Чернобровая дивчина в ладном кителе таможни, наверно, тешась моей наивностью, книги и диктофон просто вычеркнула как недостойную мелочь, по цифре долларов только скользнула глазом, чарующим, но и дежурным, пересчитывать их она, похоже, не собиралась. И вышел я в чистое бабьелетнее одесское утро, в заждавшиеся объятия родни, прореженной за годы разлуки сквозняками эмиграции и, страшней того, смертями - воспоминания мяли сердце, корёжа душу и одновременно множа радость встречи. И в машине, утомлённой долгим опытом лет и дорог, покатили мы в Одессу двадцать первого столетия, 60 лет после моего детства и после войны.

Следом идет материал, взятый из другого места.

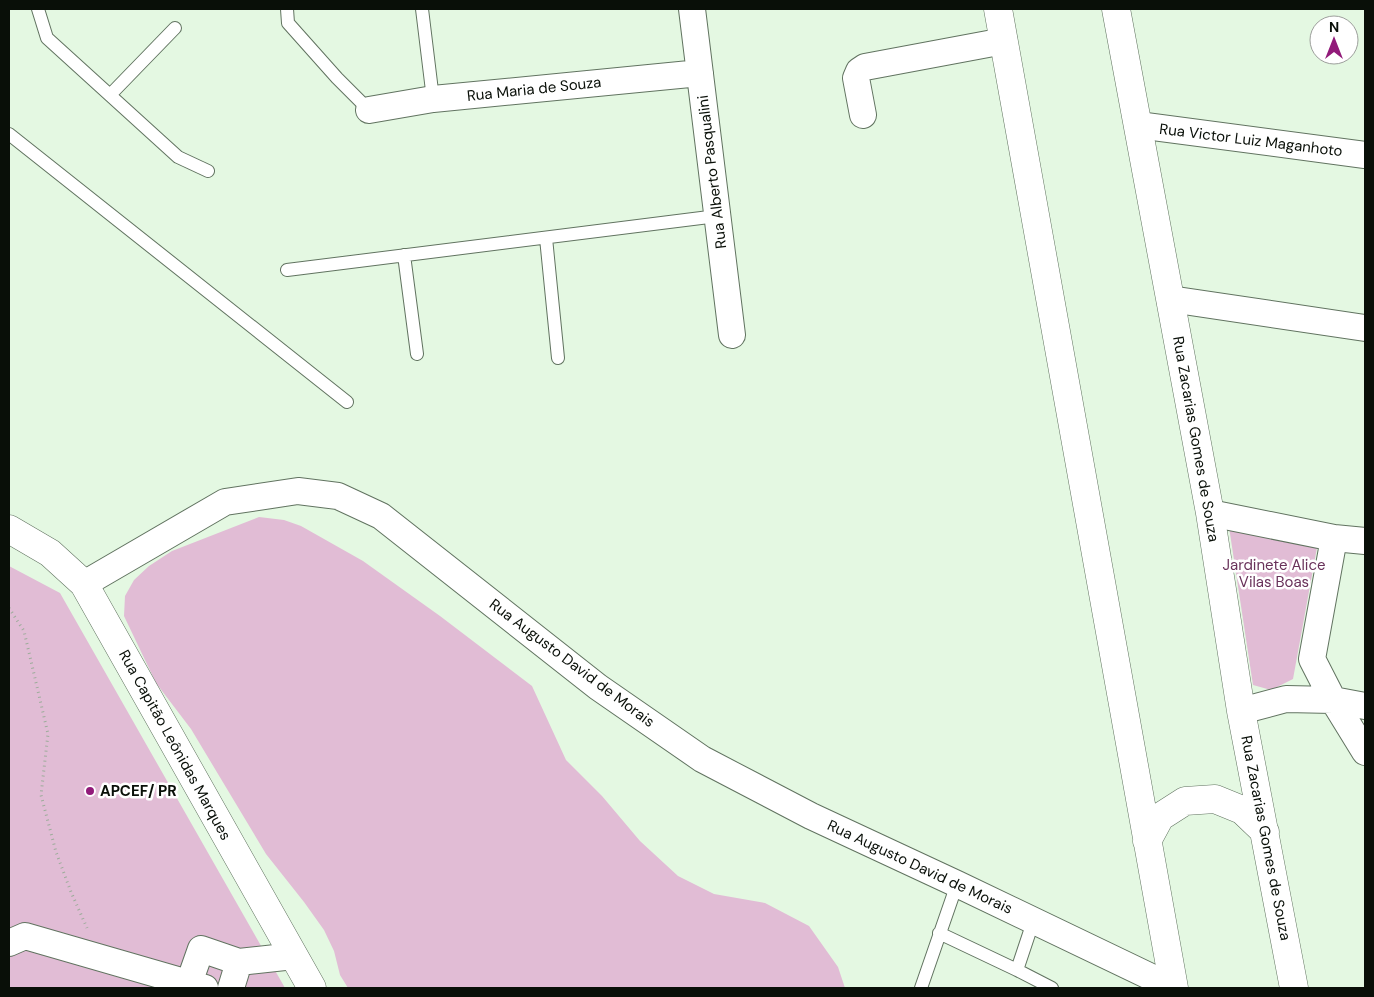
<svg xmlns="http://www.w3.org/2000/svg" width="1374" height="997" viewBox="0 0 1374 997" font-family="'DM Sans',sans-serif">
<style>
.green{fill:#e1bcd5}
.lines{fill:none;stroke-linecap:round;stroke-linejoin:round}
.lane-casing{stroke:#617360;stroke-width:14}
.street-casing{stroke:#617360;stroke-width:28}
.secondary-casing{stroke:#617360;stroke-width:29}
.path{stroke:#9dac9b;stroke-width:3;stroke-dasharray:1 4;stroke-linecap:butt}
.lane{stroke:#fff;stroke-width:12}
.street{stroke:#fff;stroke-width:26}
.secondary{stroke:#fff;stroke-width:28}
.poi-dot{fill:#921b7a;stroke:#fff;stroke-width:2}
.labels{text-anchor:middle;stroke-width:5;stroke-linejoin:round;paint-order:stroke}
.street-label{font-size:15px;fill:#090f08;stroke:#fff}
.park-label{font-size:15px;fill:#69325a;stroke:#fff}
.poi-label{font-size:15px;font-weight:bold;fill:#090f08;stroke:#fff;text-anchor:start}
</style>
<rect width="100%" height="100%" fill="#e4f8e2"/>
<path class="green" d="M259,517L284,520L301,526L363,561L440,616L532,686L566,760L602,796L640,841L678,876L714,894L765,903L809,926L838,967L845,988H348L340,975L334,951L324,930L304,902L266,854L191,729L156,683L124,616L125,596L134,580L149,566L172,551Z
M1229,527L1318,542L1293,679L1271,690L1253,685Z
M9,566L60,593L285,988H9Z"/>
<g class="lines">
<g class="lane-casing">
<path id="lane" d="M38,9L47,38L178,157L208,171
M287,9L288,23L337,78L369,110
M422,9L433,99
M110,95L175,28
M9,134L347,402
M546,238L558,358
M404,255L417,354
M287,270L717,216
M1033,922L1017,970L1052,988
M939,933L1017,970
M921,988L957,884"/>
</g>
<g class="street-casing">
<path id="street" d="M692,9L732,335
M369,110L433,99L700,73
M863,115L856,78L859,71L865,67L1004,41
M1138,125L1365,155
M1170,299L1365,328
M1210,513L1334,538L1365,541
M1334,538L1312,659L1333,700L1365,752
M84,584L225,502L298,491L338,496L381,516L598,687L702,759L811,816L957,884L1174,988
M1241,711L1286,699L1333,700L1365,706
M9,943L25,936L205,988
M189,983L201,949L239,962L294,956
M231,988L239,962"/>
</g>
<g class="secondary-casing">
<path id="secondary" d="M998,9L1174,988
M1116,9L1210,513L1241,711L1294,988
M9,529L50,553L84,584L312,988
M1147,841L1160,817L1185,801L1215,799L1242,810L1265,832"/>
</g>
<path class="path" d="M9,608L24,631L48,734L41,795L56,852L71,892L87,928"/>
<use href="#lane" class="lane"/>
<use href="#street" class="street"/>
<use href="#secondary" class="secondary"/>
</g>
<circle class="poi-dot" cx="90" cy="791" r="5"/>
<g class="labels">
<g class="street-label">
<text transform="translate(534 89) rotate(-6)" y="5">Rua Maria de Souza</text>
<text transform="translate(1251 140) rotate(7)" y="5">Rua Victor Luiz Maganhoto</text>
<text transform="translate(712 172) rotate(-97)" y="5">Rua Alberto Pasqualini</text>
<text transform="translate(1196 439) rotate(80)" y="5">Rua Zacarias Gomes de Souza</text>
<text transform="translate(572 663) rotate(37)" y="5">Rua Augusto David de Morais</text>
<text transform="translate(175 745) rotate(61)" y="5">Rua Capitão Leônidas Marques</text>
<text transform="translate(1266 838) rotate(79)" y="5">Rua Zacarias Gomes de Souza</text>
<text transform="translate(920 867) rotate(25)" y="5">Rua Augusto David de Morais</text>
</g>
<g class="park-label">
<text x="1274" y="570">Jardinete Alice<tspan x="1274" dy="17">Vilas Boas</tspan></text>
</g>
<g class="poi-label">
<text x="100" y="796">APCEF/ PR</text>
</g>
</g>
<rect width="1374" height="997" fill="none" stroke="#090f08" stroke-width="20"/>
<g transform="translate(1334 40)"><circle r="24" fill="#ffffff" stroke="#9d9f9c"/>
<path d="M0-4L9 19L0 12L-9 19Z" fill="#921b7a"/>
<text y="-8" font-size="14" font-weight="bold" text-anchor="middle" fill="#090f08">N</text>
</g>
</svg>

Тот город полувековой давности растаял, как имперский Рим, Китеж-градом ушёл в легенды, в книги, ТВ и Интернетом затоптанные: как ни трудились Жаботинский, Паустовский, Бабель с Ильфом, Куприн с Катаевым - пропала экзотическая Одесса, затерялась в чужбинах. Только вспыхивают там-сям искры прежнего безудержного одесского острословия: в израильском Ашдоде услышится: “Как ему хорошо - так ему и надо”; на Брайтон-Бич торговка книгами (из морщин неистовый глаз, безудержный грим бровей и губ, шляпка с цветочком, охваченная пузырём плёнки от осенней сырости) говорит покупателю: “Шо вы так перебираете товар? Книга не рыба, не портится...”; в особо евреелюбивой Германии вздохнёт старик с Канатной, бывшей Свердлова улицы: “Здесь таки да кушают вкусно, но культура?! Три тысячи километров от Одессы, откуда в этой глуши культура?!”
Рассеялась по миру Одессщина. Но и метрополия черноморская ещё теплит душу живу. Город против ожидания чист, запахами разит не наповал, оштукатуренные фасады дышат художеством лучших лет Европы, улицы - зелёные туннели, когда-то одна Пушкинская этим восхищала, а сегодня новые улицы, вдвое шире, зеленеют пышнее её. Сверкают витрины универмага и супермаркета, шевелится торговлишка в малых магазинчиках, нередко продавцы стараются быть приветливы. Прохожие не менее прежнего говорливы и веселы, женщины легки и улыбчивы.